On choisit de ne pas faire de trek le lendemain. On a fait celui de Kyaukme il y a 2 jours et Raf est malade…La pauvre n’a qu’une journée pour s’en remettre car on part le lendemain pour Kalaw.
Le lendemain matin Raf va un peu mieux. Et heureusement. Le trajet qui nous mène à Kalaw est long et serpente dans les montagnes. Et, c’est maintenant devenu une habitude, on arrive vers 5h du mat. Mais cette fois-ci un membre de l’équipe de la guest house est là pour nous accueillir.
On arrive à la guest house, et la seule obsession de notre hôte est de savoir si on veut faire un trek… Comment dire, on vient de passer de longues heures dans un bus, on aimerait plutôt une chambre où on peut se reposer. Après avoir décliné son invitation plusieurs fois, on parvient à avoir notre chambre. Enfin un peu de repos.

Au réveil, le bougre n’a pas changé de disque. Il nous relance sur les treks. En fait, c’est un vrai robot, il a un discours tout prêt et n’écoute pas vraiment les réponses aux questions. Cela, ajouté au fait qu’il y a un brouillard à couper au couteau sur la ville nous empêchant d’aller marcher, nous pousse à avancer notre départ pour Pindaya. On saute du premier pickup truck à un second. Les paysages sont jolis, mais qu’est-ce que ça fait mal aux fesses. Enfin les locaux qui s’endorment semblent trouver ça plus doux.

Arrivés à quelques kilomètres de Pindaya, des gens arrêtent le camion pour demander aux 4 touristes de payer $2. Ca nous surprend tous. Personne n’avait entendu parlé de cette taxe. On apprendra plus tard que c’est une nouvelle taxe mise en place par la région pour aider au développement de la vile, à son désenclavement et pour le développement de l’éducation. On est rassurés.
Pindaya est une petite ville très sympa construite autours d’un lac. Le temps de poser nos sacs, manger un bout, et nous sommes en routes pour les fameuses grottes avec Birgitte et Yann, un couple belge avec qui nous sommes arrivés ici. En passant, Yann a du voyager sur le toit du camion, et c’est apparemment encore pire… Sur le chemin, il commence à pleuvoir. On s’arrête donc dans un hôtel le temps que le gros de l’averse passe. On nous offre encore du thé et on discute de tout et de rien avec un guide de la région. Quelle hospitalité. On repart vers les grottes.
Après quelques centaines de marches, nous arrivons dans la grotte principale. C’est à couper le souffle. C’est une sorte de labyrinthe avec des Bouddhas partout. Mais quand on dit partout, c’est PARTOUT ! Du sol au plafond. Des grands des petits, toutes les couleurs. Comme la chanson de Pierre Perret en fait. On vous laisse juger par vous-même avec les photos et les vidéos ci-dessous.
Comme on se sent bien ici, on décide de rester quelques jours de plus. On se repose, on prend le temps de découvrir les bouibouis locaux, de mettre à jour le blog. Bref un peu de temps pour nous.
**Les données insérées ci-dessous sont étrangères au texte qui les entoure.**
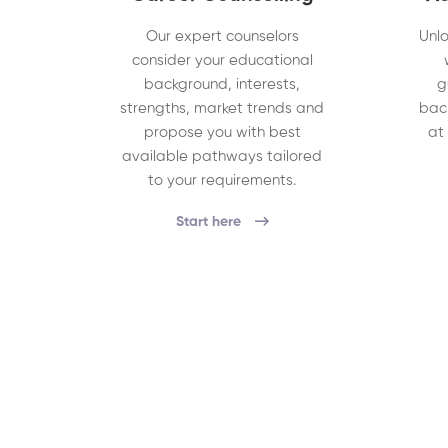
Our expert counselors
Unlo
consider your educational
background, interests,
g
strengths, market trends and
bac
propose you with best
at
available pathways tailored
to your requirements.
Start here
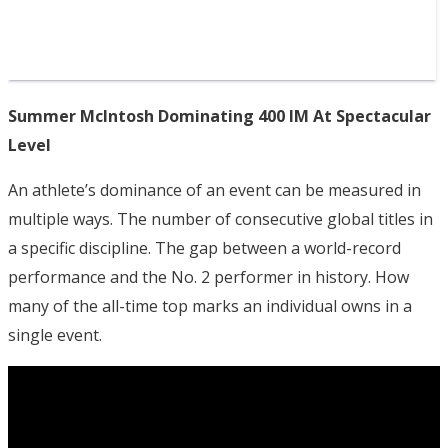
Summer McIntosh Dominating 400 IM At Spectacular
Level
An athlete’s dominance of an event can be measured in
multiple ways. The number of consecutive global titles in
a specific discipline. The gap between a world-record
performance and the No. 2 performer in history. How
many of the all-time top marks an individual owns in a
single event.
Les vidéos ont été doublées quand on les a uploadées sur youtube… Apparemment il n’aime pas les formats MP4. Pas grave… c’est 2 fois plus fun du coup!

 

 

 

Et un petit bonus:

 

2 comments

  • Nice photos, surtout celle du moine (ouais je kiff les photos de moine). Putain la concurrence quoi ! 😉

  • C’est juste revitalisant de lire ce genre d’article et voir vos photos.